This past Wednesday I had the privilege of meeting with the highly regarded (and evidently highly feared?) Dean of the Institute for Global Citizenship and International Studies professor, Mr. Ahmed I. Samatar. He had a lil chat with all of us Live It! grant recipients about globalization, global citizenship, cosmopolitanism, and “zones of dialectical tension” (more on this later).
One of the points he brought up during his discussion about the history of globalization was how the development of capitalism during the modern era also led to the onset of the “commodification of life.” I think this was a very powerful statement that is particularly resonant today, especially given the current age of “hyper-modernity” (as Samatar would say) that we live in. The planet’s biodiversity and ecosystems have been reduced down to exploitable “natural resources,” ideas are converted to “intellectual property rights” that must be bought or sold, and our worth as human beings is only relevant in terms of the “human capital” we have to offer to the economy. This last point is especially relevant to the working-classes of the United States, and the “commodification of life” is very applicable to the reality of migrant farm workers.
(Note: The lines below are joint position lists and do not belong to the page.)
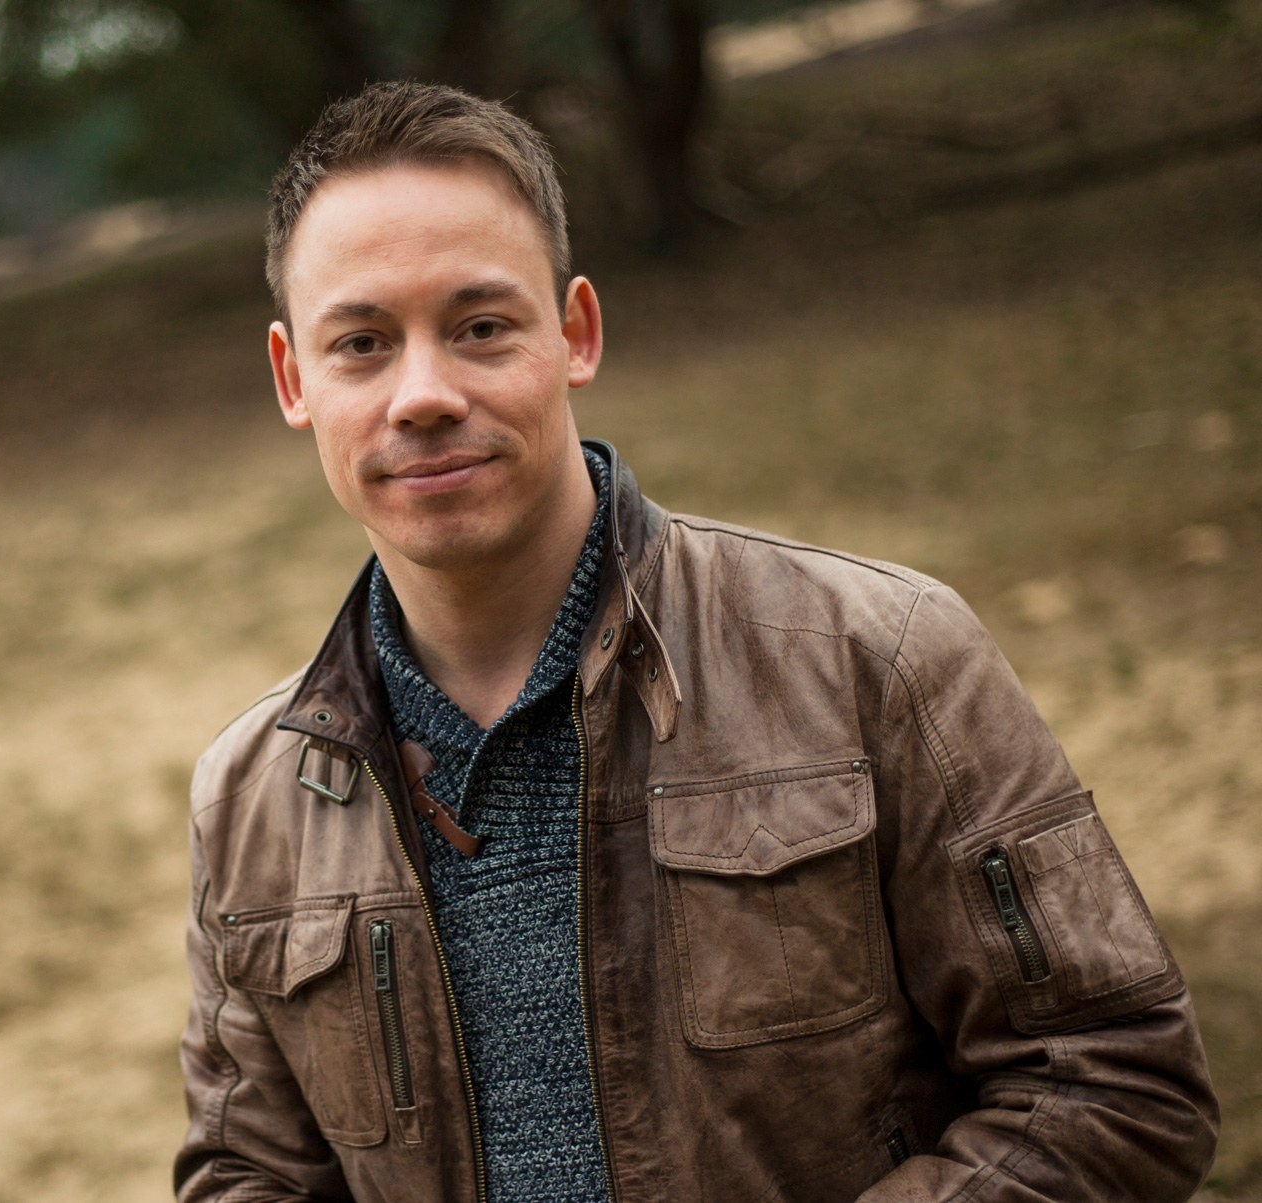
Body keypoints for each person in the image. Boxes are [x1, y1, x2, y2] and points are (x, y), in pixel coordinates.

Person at [173, 82, 1218, 1203]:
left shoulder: (878, 656)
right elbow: (247, 1174)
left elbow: (1115, 1084)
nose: (422, 394)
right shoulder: (250, 796)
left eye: (480, 327)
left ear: (575, 333)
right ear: (295, 380)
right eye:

They are only valued in terms of their labor, and their status as human beings is practically ignored. This is why the humane treatment of seasonal agricultural workers (such as livable wages, health benefits, and heaven-forbid the right to water/bathroom breaks) is so uncommon.
This dilemma hits on one of the “four zones of dialectical tension” that Samatar talked about during his…talk. Anywho, he described how there are four main zones of tension in which global struggles/conflicts can be categorized: War & Peace, Humans & Nature, Equality & Quality, and Diversity/Multi-Culturalism & Universalism/Commonality. During the discussion, Samatar asked us to see which of the four categories our “Live It!” projects would fit under. I believe that my project with the United Farm Workers relates to the Equality and Quality “zone of dialectical tension,” or (as Samatar also described) the tension between economic justice and competitiveness/individual freedom. This is because the pursuit of economic justice on behalf of migrant farm workers comes into direct confrontation with the desires of grape growing companies to remain competitive. I am very interested to see how this tension is made manifest in the migrant farm workers’ daily lives.
Finally, Samatar talked about global citizenship and cosmopolitanism. He defined cosmopolitanism as embodying two aspects: 1) the ethic that all human beings belong to the same moral realm and we have an obligation to each other across this realm, and 2) the objective perspective of “global citizens” which allows us to have a critical stance toward state systems/society. I think both of these aspects are pretty important for many of us Macalester students, who not only see ourselves as “global citizens” with an obligation to help others in need throughout the world, but also like to devote a lot of time to bitching about “the system” (no worries man, myself included!). Samatar also talked about global citizenship in relation to global governance and international decision-making institutions. Don’t get me wrong, I’m down with big international organizations that do good work and stuff, but I believe more emphasis should be given to how cosmopolitan ways of thinking can be acted upon in local contexts. Global thought does not necessarily denote globally-scaled actions. Cosmopolitan visions can be acted upon at a variety of levels (communities, cities, states) and in a variety of contexts (NGO work, volunteering, career choices). Basically, global citizenship is for everyone and how we choose to “Live it” out is up to us!